_REQUIRED TASK 1_: Can you duplicate the passage on choosing songs for a cappella arrangement between "Actually, the ideas" and "to the chorus.", inclusive?
_REQUIRED TASK 2_: Which possible leading elements of a song does the passage on choosing songs for a cappella arrangement name when weighing whether the song suits unaccompanied voices? List them all.

_TEXT PASSAGE_:
******

Now, I used to dedicate a whole class to this question when I used to teach a course on Vocal Close Harmony at Birmingham Conservatoire. So my first instinct was just to dig out those notes and post ‘em up. But, four years on from when I last taught that course, and more years than that since I taught it in the format that included that session, I can find no trace of those notes. Deep sigh. So, we’ll have to do the thinking again from scratch.

Actually, the ideas my correspondent floated as possible criteria offer a pretty good starting point:

Things that I think about are whether there’s an interesting melody line, whether the bass/chords are fairly static (bad) or whether they ‘do something’ (good), whether there are any clear harmony hints there (like already using vocal harmonies, or whether you can hear instruments playing obvious harmony lines!) but I’m not sure I would clearly be able to put this into something that would be of use to the chorus.

These are indeed all good things to think about.

Possibly a more systematic approach could be to think about the song in terms of what barbershoppers are gradually edging away from calling its ‘theme’ - what is the leading musical element, the aspect of the song that sticks in your mind when all else fades?

If the most distinctive dimension is the melody or the harmony, then you’ll find that arranging it for unaccompanied voices preserves, indeed features, the most important elements of the song. If the thing that makes the song interesting is timbral - the sound colours of original vocalist and/or instrumental accompaniment, then you may find that it does not lend itself so well. Not saying it is impossible, but the arrangement is less likely to be one of those that ‘sings itself’. (I was once commissioned to produce an a cappella arrangement of Brian Eno’s ‘Golden Hours’, which was something of a challenge, though it was for studio recording with no limit placed on the number of tracks I could arrange for.)

If the main interest seems to be lyric or rhythm, then it could go either way - and which way will largely be guided by the above considerations.

******

_INFORMATION SHOWN_:
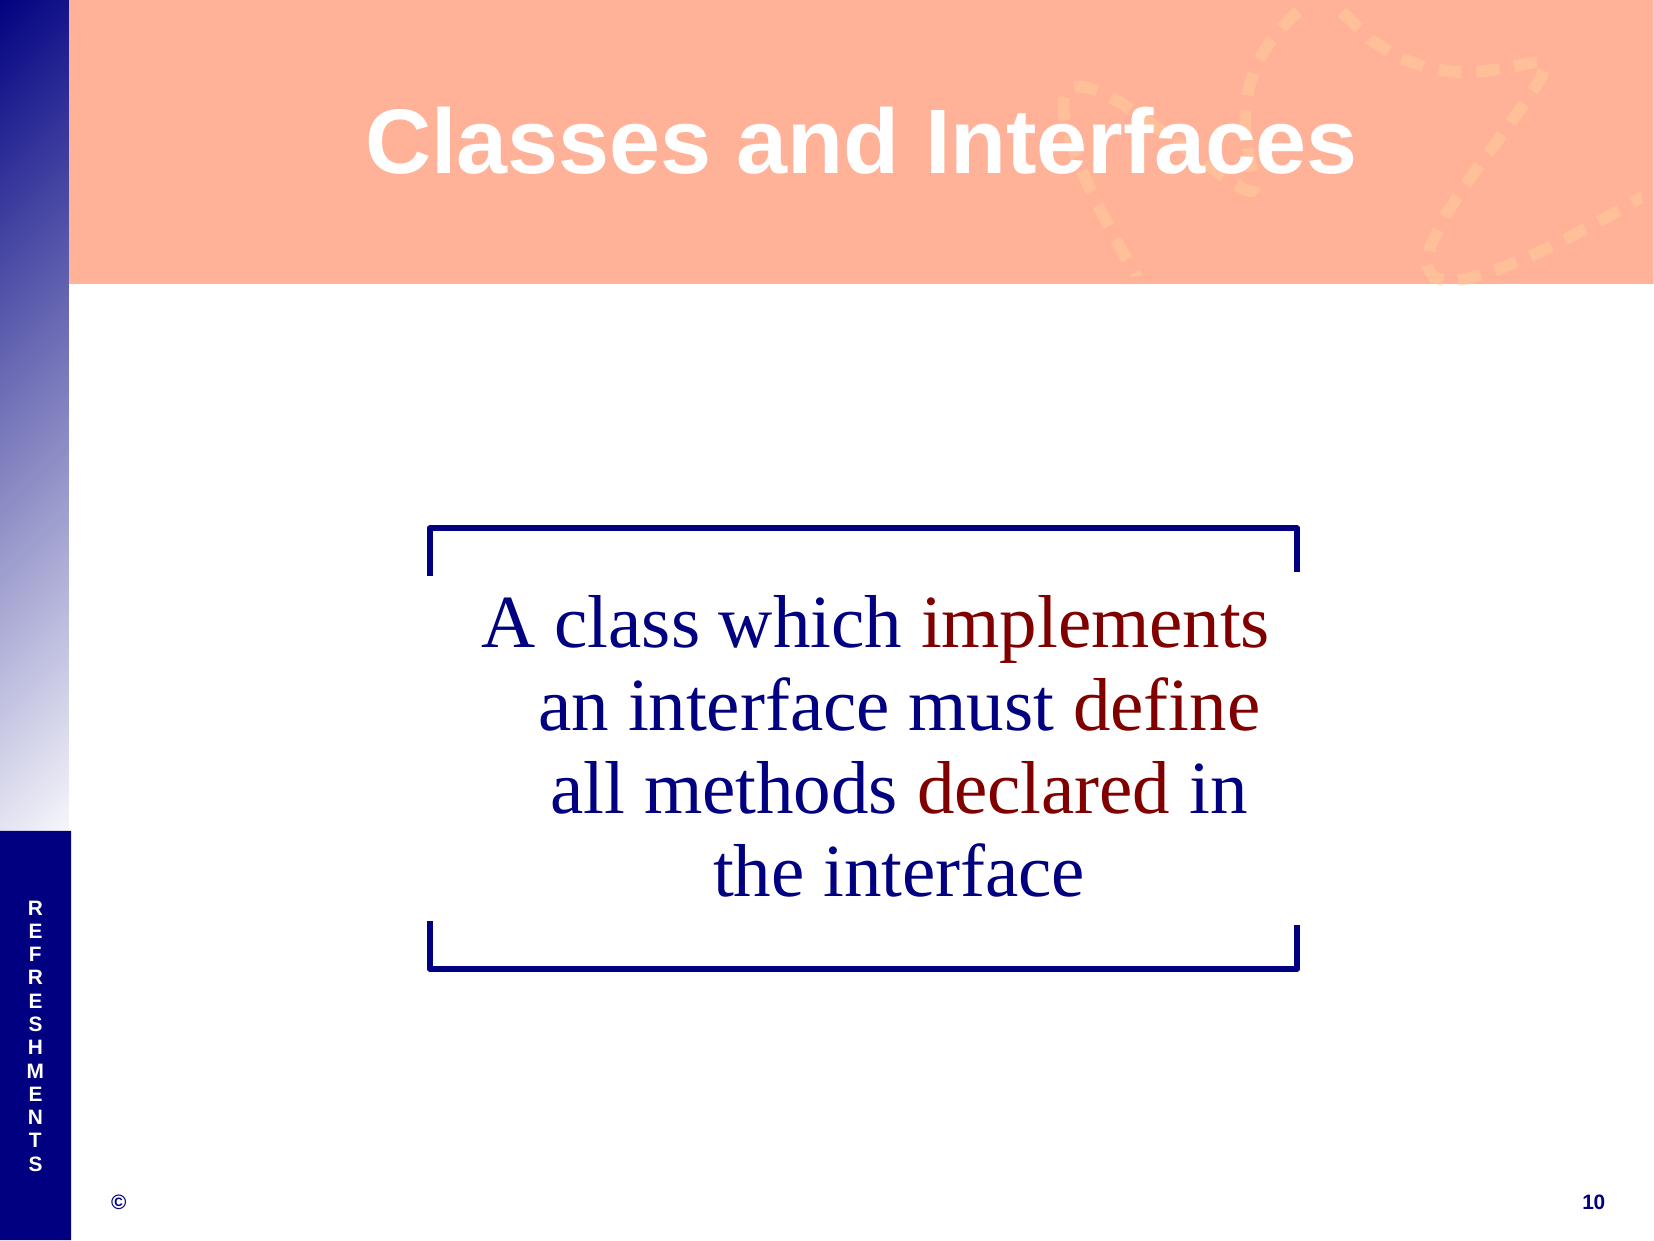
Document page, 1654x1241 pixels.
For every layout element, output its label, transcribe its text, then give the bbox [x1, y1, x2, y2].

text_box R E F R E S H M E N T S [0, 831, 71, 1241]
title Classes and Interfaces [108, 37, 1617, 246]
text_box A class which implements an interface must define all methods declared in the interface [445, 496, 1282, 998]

******

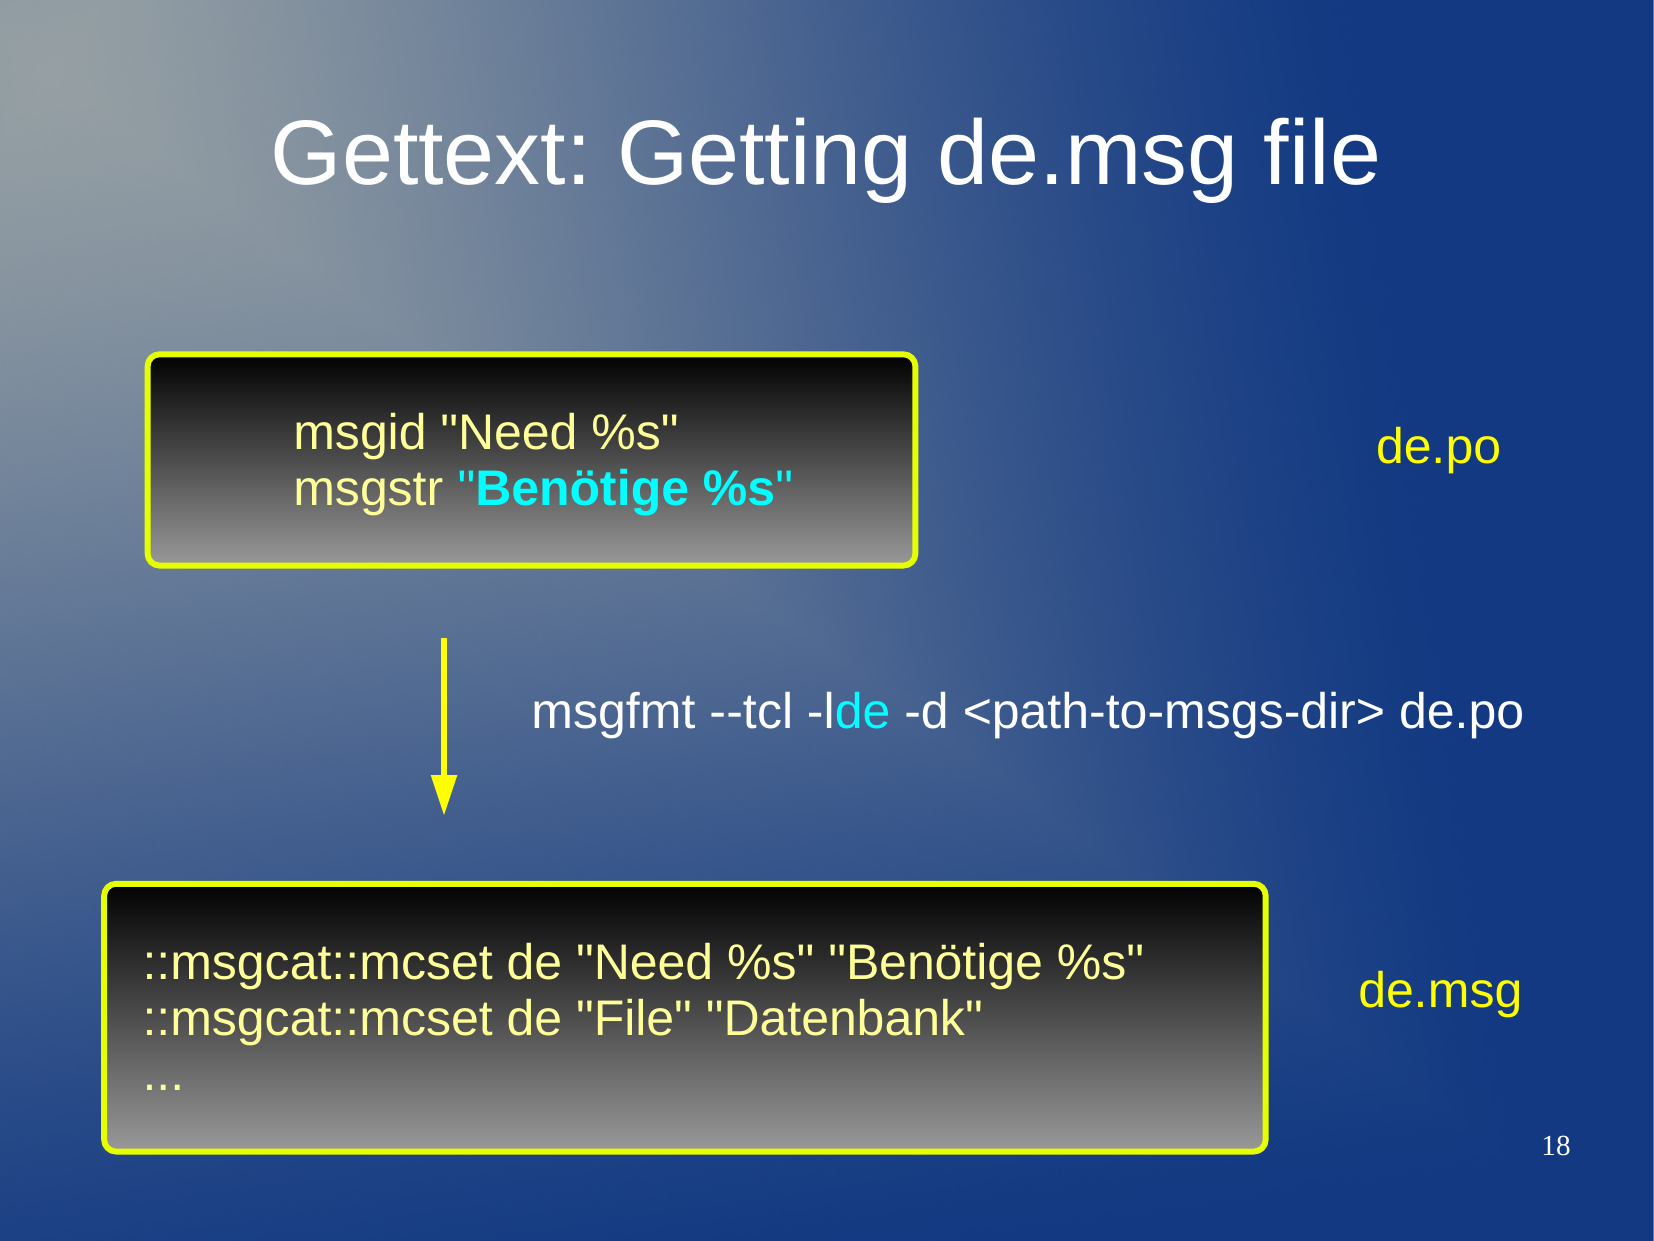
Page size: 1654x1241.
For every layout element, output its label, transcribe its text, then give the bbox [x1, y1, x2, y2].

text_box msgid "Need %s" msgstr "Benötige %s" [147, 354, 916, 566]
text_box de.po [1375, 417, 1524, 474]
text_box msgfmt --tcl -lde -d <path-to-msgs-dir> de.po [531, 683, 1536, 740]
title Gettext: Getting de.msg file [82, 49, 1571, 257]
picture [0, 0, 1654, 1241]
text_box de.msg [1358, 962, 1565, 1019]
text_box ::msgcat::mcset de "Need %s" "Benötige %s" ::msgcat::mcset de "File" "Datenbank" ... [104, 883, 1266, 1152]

******

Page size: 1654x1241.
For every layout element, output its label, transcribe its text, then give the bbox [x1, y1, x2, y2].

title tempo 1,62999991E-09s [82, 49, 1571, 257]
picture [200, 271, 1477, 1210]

******

_EXPECTED ANSWER 1_:
Actually, the ideas my correspondent floated as possible criteria offer a pretty good starting point:

Things that I think about are whether there’s an interesting melody line, whether the bass/chords are fairly static (bad) or whether they ‘do something’ (good), whether there are any clear harmony hints there (like already using vocal harmonies, or whether you can hear instruments playing obvious harmony lines!) but I’m not sure I would clearly be able to put this into something that would be of use to the chorus.

_EXPECTED ANSWER 2_:
- Melody
- Harmony
- Timbre
- Lyric
- Rhythm